Many of you may have been following the banking enquiry, and will have heard commentary about banking or bank staff practices, so your opinion of banks may not be good. Perhaps you’ve never trusted them, and were not surprised by the news?

A couple of days after hearing a debate about whether or not bank employees, who have been found to have done the wrong thing, ought to be named and shamed, I wondered what the banks could do to repair customer perceptions. Then I hear that at least one of the banks has reportedly offered property investor borrowers what appears to be a sweet deal. Borrowers may have the opportunity to keep their current lending rate on an interest only loan, provided they change to principal and interest.

Is this an effort to look after customers, or are banks helping themselves?

While in theory paying something off the principal each fortnight or month reduces the total borrowing costs over the life of the loan, and saves you money, it also places a restriction on your cash flow, or ability to borrow for other investments.

Property investors know how important this is. Say you currently pay $2,500 a month in interest, you may be paying $3,500 on a principal and interest loan. That is $1,000 a month that you don’t have to fund the purchase of another investment property, or to save for shares. Some people are yet to learn how to invest safely in the market and so they have a large exposure to direct property and not enough in shares.

Now back to cash flow….

Remember, banks don’t care if you have a sizeable sum in your bank account that could be used to fund the loan payments, as it could be there one day and gone the next. Your capacity to pay will be considered based on your income and expenses, including existing loans.

Speak to your bank and check a mortgage calculator before making a decision. Consider what the extra sum represents, and how far the interest only loan rate would have to rise before it impacts your cash flow by the same amount.

What do we expect in the market?

The All Ordinaries Index (XAO) received a boost yesterday from overseas markets, gaining 14 points or 0.24 per cent to close at 5827.5 points. Initially, the market was up by around 27 points, however, news of a higher unemployment rate in Australia softened the rise.

Should the market fall below 5724 points over the coming two weeks, it is likely to soften slightly further before finding support for the next rise. However, I see a move in either direction at this point as positive. When the market eventually trades above the high of 5881 points in February 2017 this will indicate that the market is on track to reach the target zone and challenge the all-time high in 2018. Either way, I remain bullish on the Australian market, as despite what you may hear, it is behaving in a ‘normal’ fashion.
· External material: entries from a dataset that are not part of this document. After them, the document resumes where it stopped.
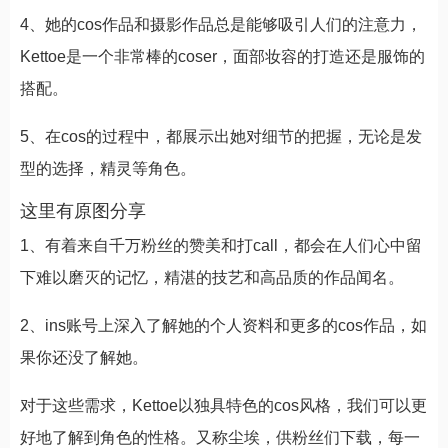
4、她的cos作品和摄影作品总是能够吸引人们的注意力，
Kettoe是一个非常棒的coser，面部妆容的打造还是服饰的
搭配。
5、在cos的过程中，都展示出她对细节的把握，无论是发
型的选择，精灵等角色。
这里有原图分享
1、有着来自千万粉丝的赞美和打call，都会在人们心中留
下难以磨灭的记忆，精湛的技艺和高品质的作品闻名。
2、ins账号上深入了解她的个人资料和更多的cos作品，如
果你还没了解她。
对于这些需求，Kettoe以独具特色的cos风格，我们可以更
好地了解到角色的性格。又称尘埃，供粉丝们下载，每一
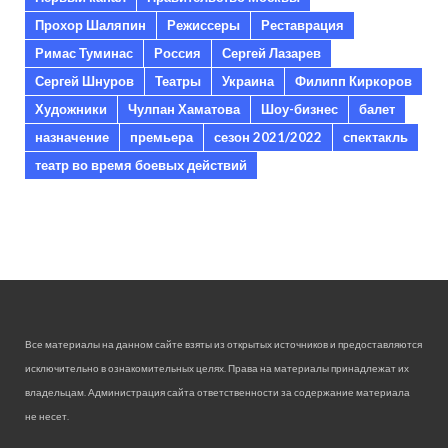
Прохор Шаляпин
Режиссеры
Реставрация
Римас Туминас
Россия
Сергей Лазарев
Сергей Шнуров
Театры
Украина
Филипп Киркоров
Художники
Чулпан Хаматова
Шоу-бизнес
балет
назначение
премьера
сезон 2021/2022
спектакль
театр во время боевых действий
Все материалы на данном сайте взяты из открытых источников и предоставляются
исключительно в ознакомительных целях. Права на материалы принадлежат их
владельцам. Администрация сайта ответственности за содержание материала
не несет.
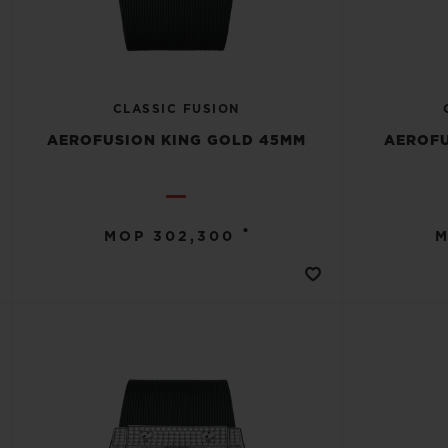
CLASSIC FUSION
AEROFUSION KING GOLD 45MM
AEROFU
•
MOP 302,300
M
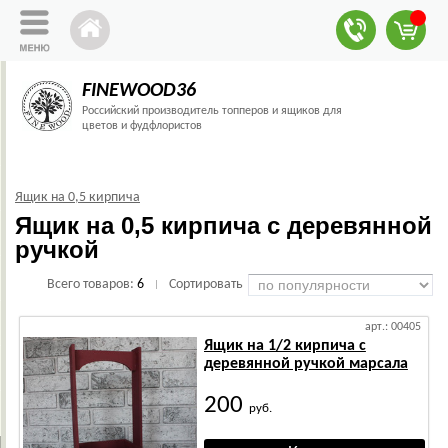
FINEWOOD36
Российский производитель топперов и ящиков для
цветов и фудфлористов
Ящик на 0,5 кирпича
Ящик на 0,5 кирпича с деревянной
ручкой
Всего товаров:
6
Сортировать
|
арт.: 00405
Ящик на 1/2 кирпича с
деревянной ручкой марсала
200
руб.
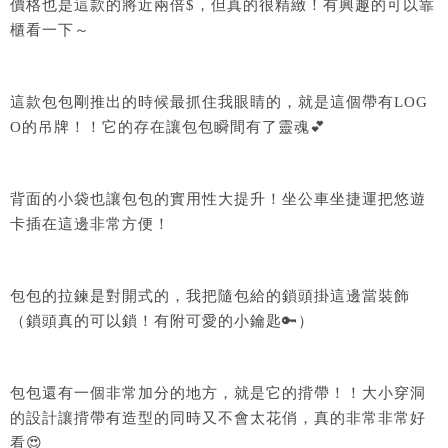
價格也是這款的將近兩倍$，但真的很精緻！有興趣的可以靠
櫃看一下～
這款包包剛推出的時候最抓住我眼睛的，就是這個帶有LOG
O的吊牌！！它的存在讓包包瞬間有了靈魂💕
背面的小袋也讓包包的實用性大提升！坐公車坐捷運把悠遊
卡插在這邊非常方便！
包包的拉鍊是對開式的，我把隨包給的鎖頭掛這邊當裝飾
（鎖頭真的可以鎖！有附可愛的小鑰匙🔑）
包包還有一個非常加分的地方，就是它的揹帶！！大小穿洞
的設計讓揹帶有造型的同時又不會太花俏，真的非常非常好
看😍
Looking overseas, the US market has softened over the past week, however, it enjoyed buyer support on Wednesday evening following the announcement by the FED to lift rates. However, it appears that the boost in US equities may have been more to do with the FED’s commentary not changing markedly from the “steady as she goes” approach. We are likely to see at least one more rise from the FED this year.

Interestingly, with all of the discussions about Brexit, the UK market has remained incredibly strong, having pushed through past resistance to a new all-time high last year. All markets have been pushing higher, including the German market, the DAX, which is about to challenge its all-time high. So the big money markets, including the US, are either trading in blue sky (and making new all-time highs, or are close to breaking into blue sky territory, except for the Asian markets, particularly the Hang Seng (HSI) and the Shanghai Composite Index (SSEC), which are currently in the order of 25% and 47% below their all-time highs, respectively. And, our market, being in the Asian region, is also well below the high.
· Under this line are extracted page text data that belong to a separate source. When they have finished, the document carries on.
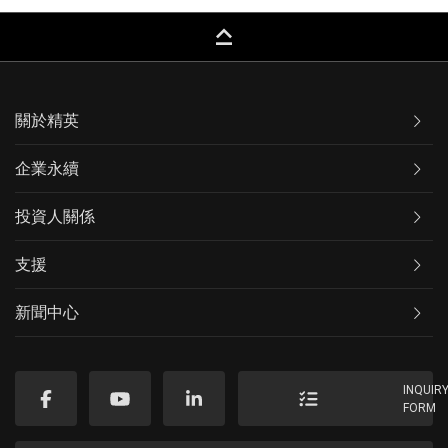
keyboard_capslock
關於精英
企業永續
投資人關係
支援
新聞中心
INQUIR
FORM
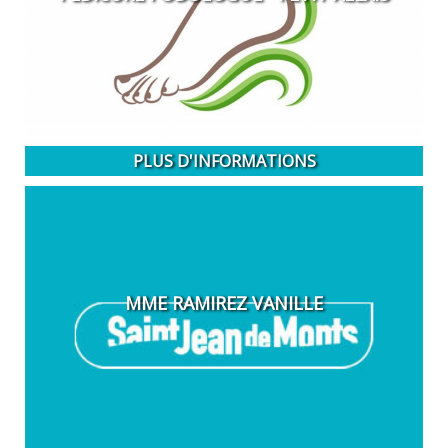
PLUS D'INFORMATIONS
MME RAMIREZ VANILLE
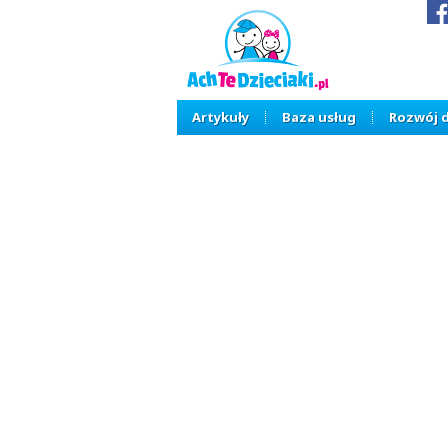
Artykuły
Baza usług
Rozwój 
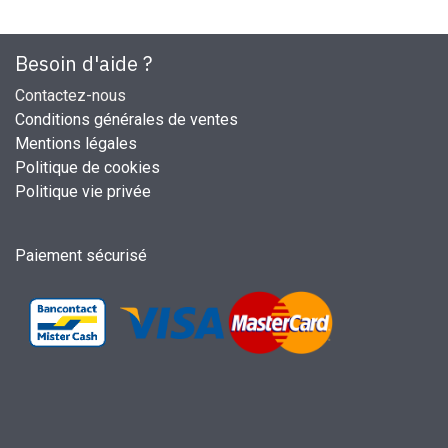
Besoin d'aide ?
Contactez-nous
Conditions générales de ventes
Mentions légales
Politique de cookies
Politique vie privée
Paiement sécurisé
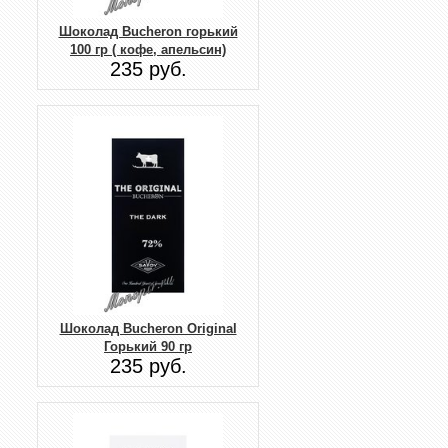
Шоколад Bucheron горький
100 гр ( кофе, апельсин)
235 руб.
Шоколад Bucheron Original
Горький 90 гр
235 руб.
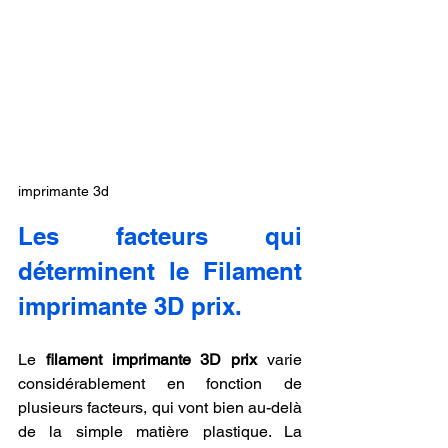
imprimante 3d
Les facteurs qui 
déterminent le Filament 
imprimante 3D prix.
Le 
filament imprimante 3D prix
 varie 
considérablement en fonction de 
plusieurs facteurs, qui vont bien au-delà 
de la simple matière plastique. La 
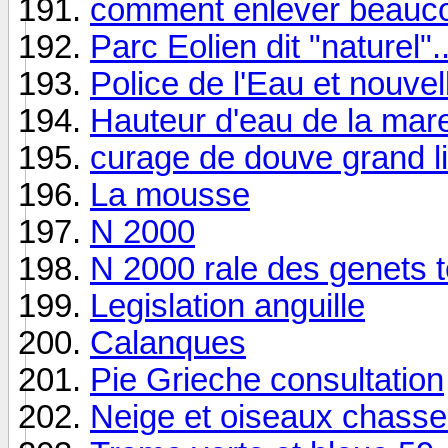
comment enlever beauco
Parc Eolien dit "naturel".
Police de l'Eau et nouve
Hauteur d'eau de la mar
curage de douve grand l
La mousse
N 2000
N 2000 rale des genets t
Legislation anguille
Calanques
Pie Grieche consultation
Neige et oiseaux chasse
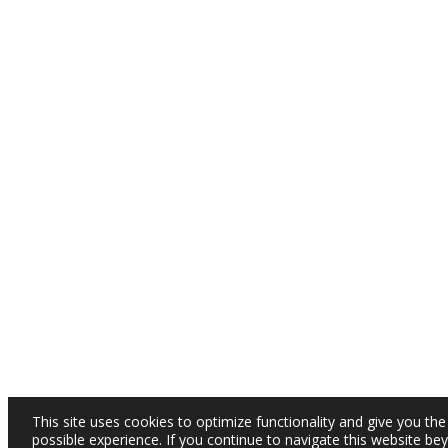
This site uses cookies to optimize functionality and give you the
possible experience. If you continue to navigate this website be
This global momentum to new highs means our market is lagging, and will eventually break through its high. My analyst team believe there is a reasonable probability of a new all-time high (6873 points) being achieved during the next 12 to 18 months (at the latter end of this period) and this is our current target for the medium term. The previous medium term target between 6200 to 6400 points, or 6% to 10% above the current level, is now the short term target.